> [Selected passage]
┄┄┄┄┄┄┄┄┄┄

3. Versioned Keys Beat Delete in Distributed Systems#

The naive invalidation approach is: on write, delete the cache key. Then the next read will miss and repopulate.

write user:123 → cache.delete("user:123")

This breaks down in distributed systems for a subtle reason: you cannot guarantee the order of operations across services and cache nodes.

Consider this sequence:

Service A reads user:123 from cache — gets v6 of the profile
Service B updates the user — deletes user:123 from cache
Service A, still processing, writes its stale v6 back into cache
Cache now has stale data, and it will stay there until next TTL

This is a classic write-after-invalidation race. The delete happened, but then a concurrent reader wrote stale data back.

Versioned keys eliminate this race. Instead of user:123, the key is user:123:v7. When the user is updated, the version is incremented. Old keys become unreachable, not deleted — they age out via TTL.

from dataclasses import dataclass
from datetime import timedelta

@dataclass
class User:
    id: int
    version: int
    name: str
    email: str


def cache_key(user_id: int, version: int) -> str:
    return f"user:{user_id}:v{version}"


# On write: bump version in DB, write new key
def update_user(db, cache, user: User, ttl: timedelta) -> None:
    user.version += 1
    db.save(user)
    key = cache_key(user.id, user.version)
    cache.set(key, user, ttl)


# On read: fetch current version from DB, then get versioned key from cache
def get_user(db, cache, user_id: int) -> User | None:
    version = db.get_version(user_id)
    key = cache_key(user_id, version)
    cached = cache.get(key)
    if cached:
        return cached
    user = db.get_user(user_id)
    cache.set(key, user, ttl=timedelta(minutes=10))
    return user

Rollbacks become trivially safe: decrement the version, old keys are already in cache, no garbage to clean up. There are also no delete races because you never delete — you just stop using old keys.

flowchart LR subgraph delete["Naive: delete on write"] direction TB W1["Write user:123"] --> D["DELETE user:123"] D --> R1["Next read repopulates"] R2["Concurrent read\nwrites stale v6 back"] -.->|"race"| D end subgraph versioned["Versioned keys"] direction TB W2["Write user:123\nbump to v7"] --> K["New key: user:123:v7"] K --> R3["Readers use v7"] OLD["Old key: user:123:v6\nstill in cache, unreachable"] -.->|"ages out via TTL"| K end

4. Invalidate by Event, Not by Guessing#

The write path should emit events. The cache invalidation layer consumes those events.

This separates two concerns that are often tangled: the service that writes data does not need to know what caches exist downstream. It just emits UserUpdated(id: 123, version: 7). Every cache layer that cares about users subscribes and handles it.

from dataclasses import dataclass

@dataclass
class UserUpdatedEvent:
    user_id: int
    version: int


# Write path — knows nothing about cache topology
class UserService:
    def __init__(self, db, events):
        self.db = db
        self.events = events

    def update_user(self, user: User) -> None:
        self.db.save(user)
        self.events.publish("user.updated", UserUpdatedEvent(
            user_id=user.id,
            version=user.version,
        ))


# Cache invalidation consumer — owns its own logic
class UserCacheConsumer:
    def __init__(self, cache):
        self.cache = cache

    def handle(self, event: UserUpdatedEvent) -> None:
        # bump version index so next reads use the new key
        version_key = f"user:{event.user_id}:version"

┄┄┄┄┄┄┄┄┄┄

> [Provided data]
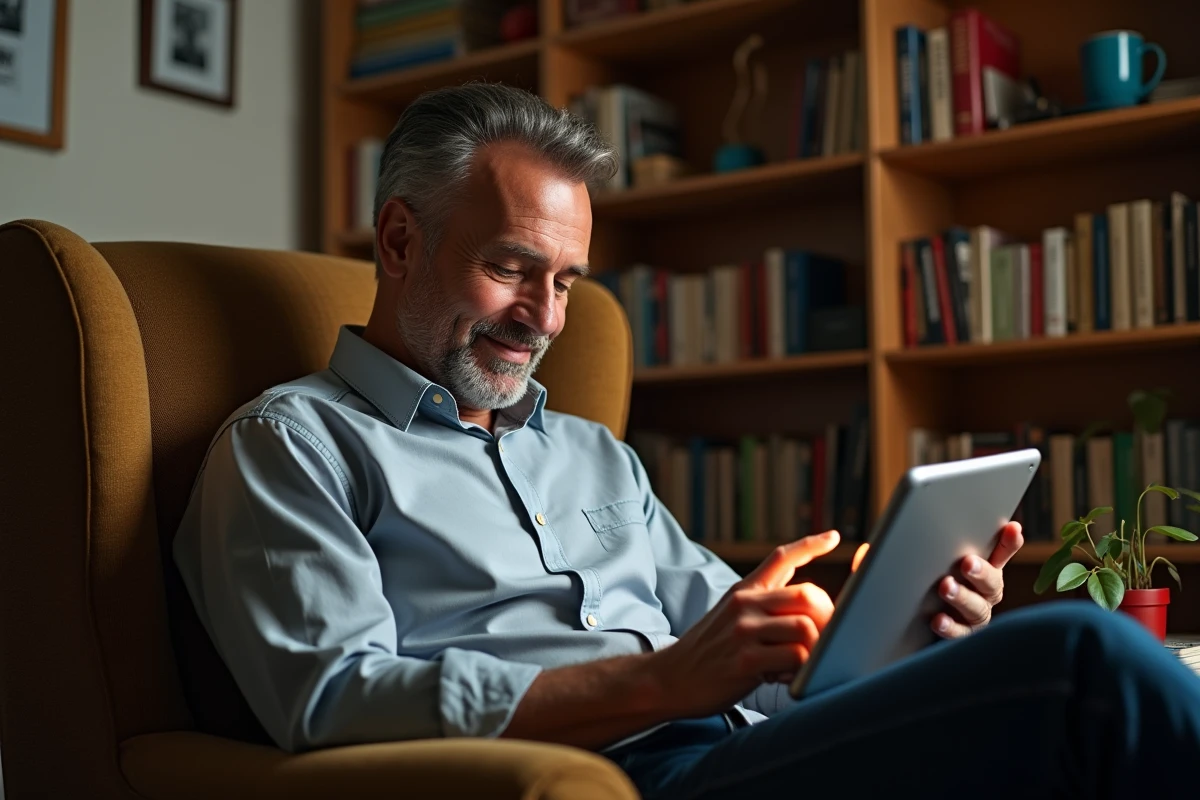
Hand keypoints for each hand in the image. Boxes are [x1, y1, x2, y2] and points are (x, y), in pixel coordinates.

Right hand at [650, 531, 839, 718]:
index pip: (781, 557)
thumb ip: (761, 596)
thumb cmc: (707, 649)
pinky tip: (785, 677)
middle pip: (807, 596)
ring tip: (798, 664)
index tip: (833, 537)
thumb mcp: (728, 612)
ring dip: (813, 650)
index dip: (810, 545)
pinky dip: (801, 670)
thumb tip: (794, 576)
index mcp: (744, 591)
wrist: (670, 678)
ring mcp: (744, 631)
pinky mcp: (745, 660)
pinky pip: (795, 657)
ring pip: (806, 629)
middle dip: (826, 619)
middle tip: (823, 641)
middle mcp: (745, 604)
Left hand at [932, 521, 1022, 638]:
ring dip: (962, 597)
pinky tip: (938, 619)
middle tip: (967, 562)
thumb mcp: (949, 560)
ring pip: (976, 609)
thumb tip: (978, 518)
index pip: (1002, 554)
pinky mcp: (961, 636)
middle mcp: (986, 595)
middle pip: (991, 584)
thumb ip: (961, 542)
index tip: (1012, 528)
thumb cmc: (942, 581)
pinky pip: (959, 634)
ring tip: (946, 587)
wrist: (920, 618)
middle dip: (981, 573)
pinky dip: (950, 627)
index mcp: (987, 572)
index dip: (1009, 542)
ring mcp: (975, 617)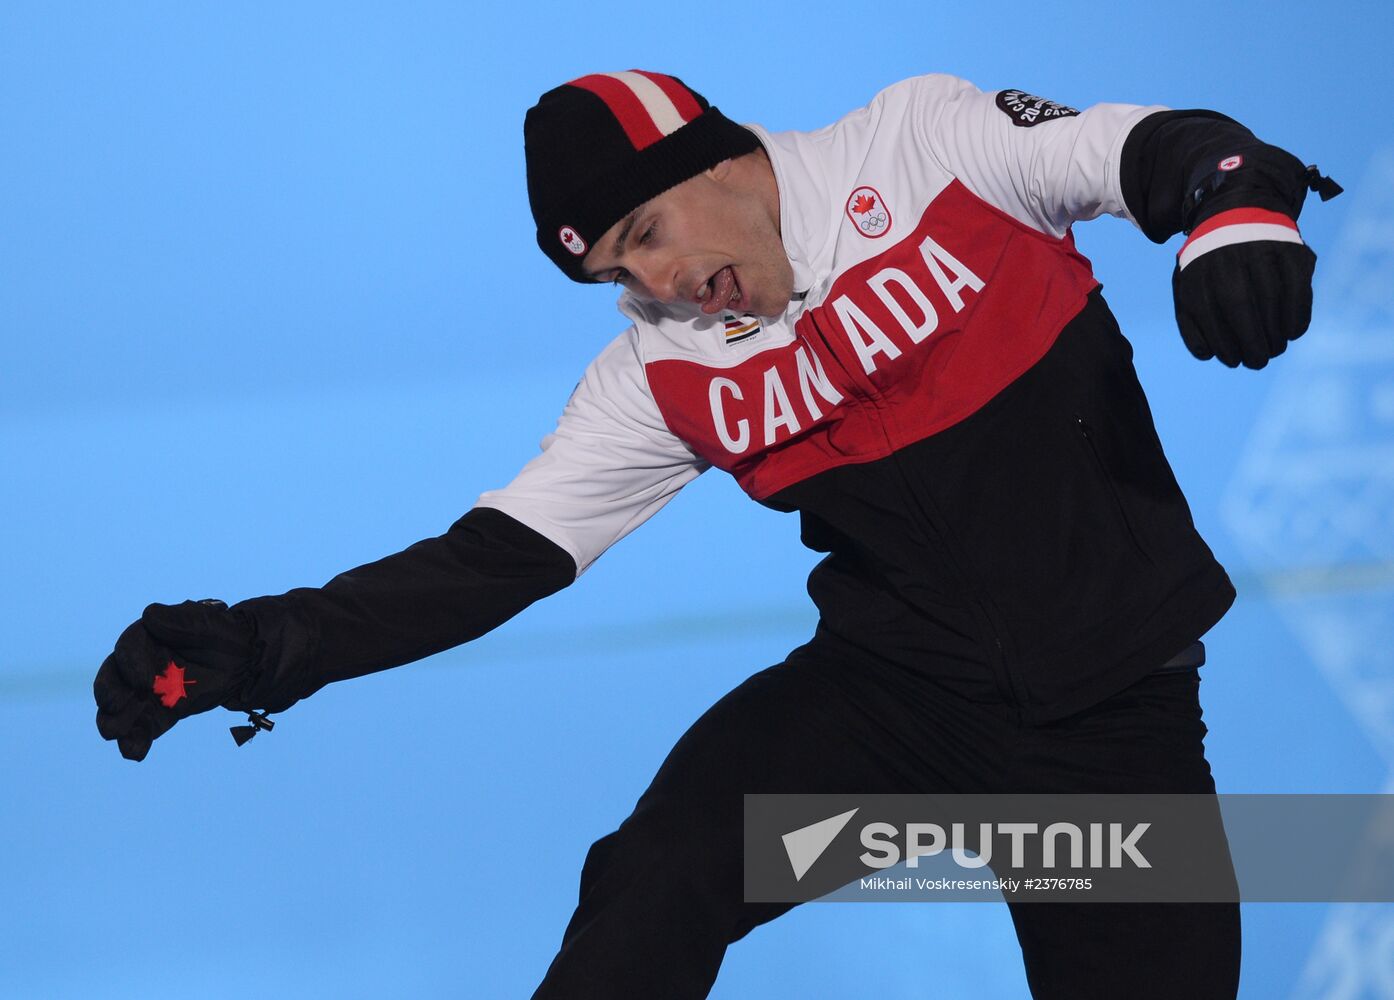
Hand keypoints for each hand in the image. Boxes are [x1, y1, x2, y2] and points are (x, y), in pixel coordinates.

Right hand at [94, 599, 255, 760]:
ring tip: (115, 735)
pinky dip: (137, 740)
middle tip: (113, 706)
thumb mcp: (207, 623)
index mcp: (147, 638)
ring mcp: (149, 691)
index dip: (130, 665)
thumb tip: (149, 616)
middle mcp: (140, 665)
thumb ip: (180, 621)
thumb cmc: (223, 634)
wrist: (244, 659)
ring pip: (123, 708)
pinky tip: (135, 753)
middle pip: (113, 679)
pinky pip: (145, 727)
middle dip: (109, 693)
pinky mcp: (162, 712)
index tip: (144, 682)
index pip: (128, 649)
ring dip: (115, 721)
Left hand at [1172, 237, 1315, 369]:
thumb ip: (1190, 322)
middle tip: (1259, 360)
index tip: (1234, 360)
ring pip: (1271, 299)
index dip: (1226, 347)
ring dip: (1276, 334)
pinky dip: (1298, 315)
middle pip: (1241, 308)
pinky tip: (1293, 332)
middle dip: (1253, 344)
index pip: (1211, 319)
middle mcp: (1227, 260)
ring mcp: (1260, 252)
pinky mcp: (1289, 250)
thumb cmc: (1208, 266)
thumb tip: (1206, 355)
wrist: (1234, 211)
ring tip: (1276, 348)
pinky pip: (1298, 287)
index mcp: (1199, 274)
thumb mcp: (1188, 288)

┄┄┄┄┄┄┄┄┄┄

> [Task set]
- 1) Do the following statements agree with the passage on cache invalidation? Answer yes or no for each, and quote the words from the passage that decide it.
(a) With versioned keys, old keys are deleted when the user is updated.
(b) In the race sequence, the stale data stays in cache until the next TTL.
(c) The service that writes data must know which caches exist downstream.
- 2) Answer these questions from the passage on cache invalidation.
(a) In the race sequence, which version of the profile does Service A get from cache?
(b) What TTL does get_user pass when it sets the key after a cache miss?
(c) Under what name does UserService publish its event?
- 3) Resume the passage on cache invalidation from the point where its code stops.

> [Numbered answers]
- 1)
(a) No: "Old keys become unreachable, not deleted — they age out via TTL."
(b) Yes: "Cache now has stale data, and it will stay there until next TTL"
(c) No: "the service that writes data does not need to know what caches exist downstream."

- 2)
(a) v6
(b) timedelta(minutes=10), which is ten minutes
(c) "user.updated"

- 3)
        self.cache.set(version_key, event.version, ttl=timedelta(hours=1))

This pattern scales well. When you add a new downstream service that caches user data, it subscribes to the same event stream without touching the write path. When you remove a service, the same. The write path stays stable.

flowchart LR DB[("Database")] WRITE["Write Service"] BUS["Event Bus"] WRITE -->|"save"| DB WRITE -->|"UserUpdated(123, v7)"| BUS BUS --> C1["Redis Consumer\nbump version key"] BUS --> C2["CDN Consumer\npurge edge cache"] BUS --> C3["Search Consumer\nreindex document"]

5. Stale-While-Revalidate for Correctness on Hot Paths#

When a cache miss blocks the user — they wait while you recompute — you have a latency problem that compounds under load. The alternative is to always serve something immediately, even if it is slightly stale, and refresh in the background.

This is stale-while-revalidate. Keep two TTLs per entry:

Soft TTL: serve fresh until this point
Hard TTL: serve stale (but trigger background refresh) until this point

import threading
from dataclasses import dataclass
from datetime import datetime, timedelta
from typing import Any

@dataclass
class CacheEntry:
    value: Any
    soft_ttl: datetime
    hard_ttl: datetime


class StaleWhileRevalidateCache:
    def __init__(self):
        self._store: dict[str, CacheEntry] = {}

    def set(self, key: str, value: Any, soft: timedelta, hard: timedelta) -> None:
        now = datetime.utcnow()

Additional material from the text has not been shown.